* _TASK DIRECTIONS_:
Write back every entry exactly as it reads, with the pictures left behind.

(Saved data entries)
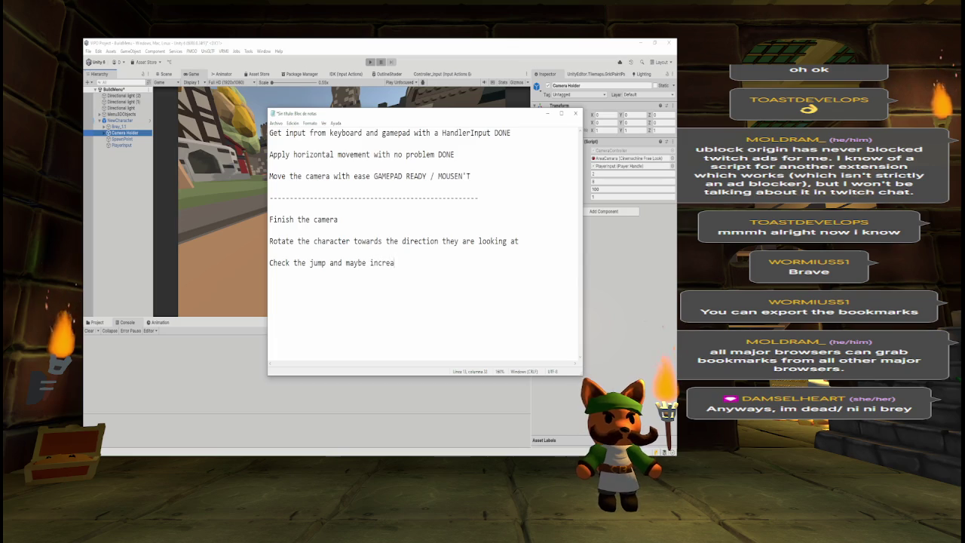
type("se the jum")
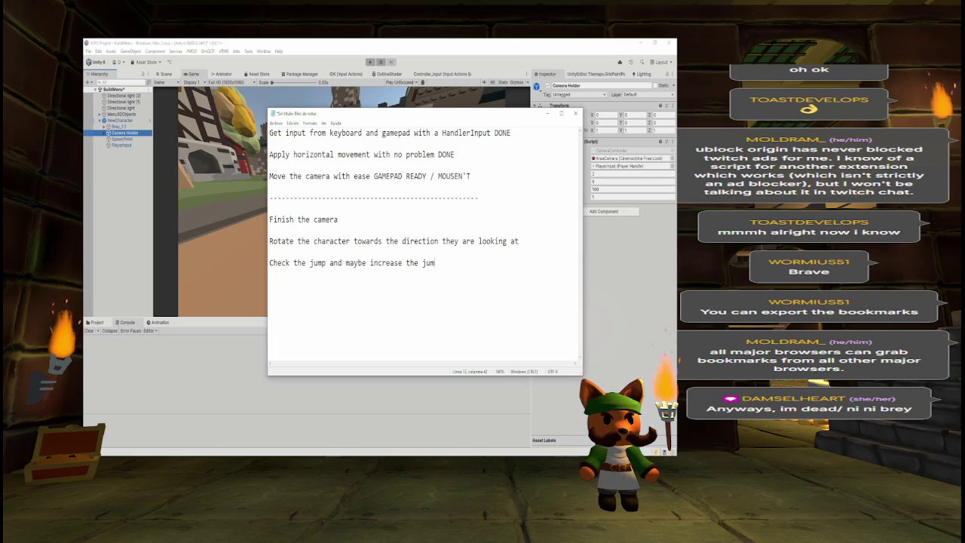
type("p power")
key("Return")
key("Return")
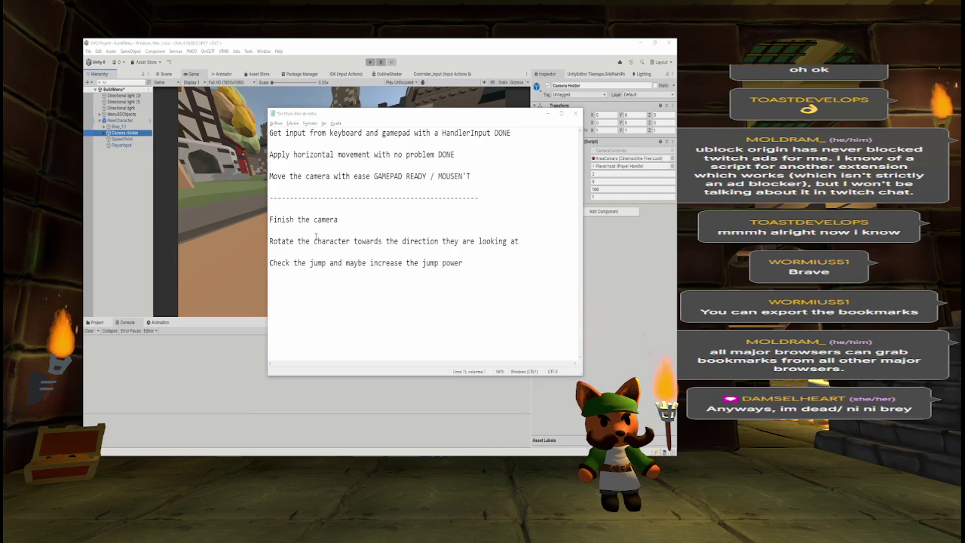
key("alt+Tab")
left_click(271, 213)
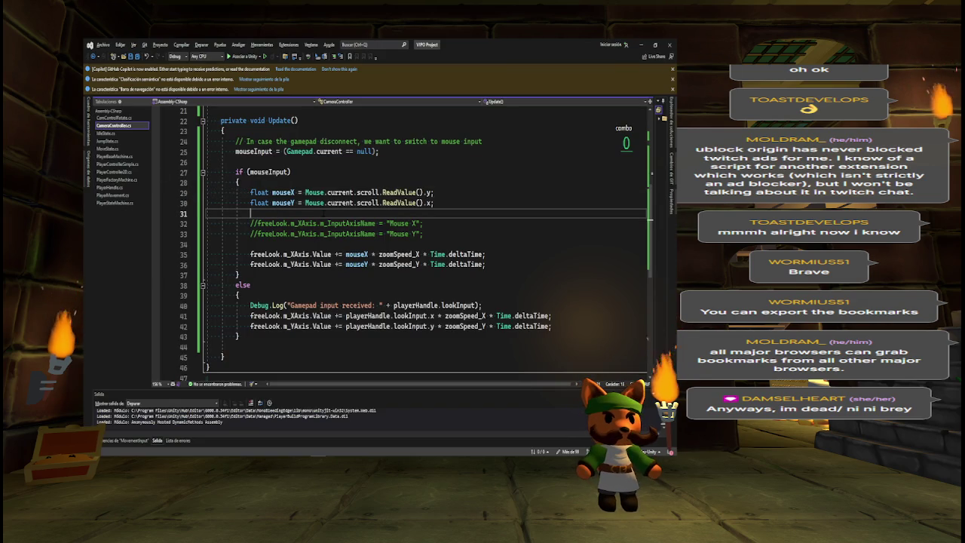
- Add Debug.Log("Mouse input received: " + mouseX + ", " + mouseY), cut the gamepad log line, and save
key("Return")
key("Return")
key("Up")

* _SOLUTION TO THE PROBLEM_:
type("se the jum")
type("p power")
key("Return")
key("Return")
key("alt+Tab")
left_click(271, 213)
- Add Debug.Log("Mouse input received: " + mouseX + ", " + mouseY), cut the gamepad log line, and save
key("Return")
key("Return")
key("Up")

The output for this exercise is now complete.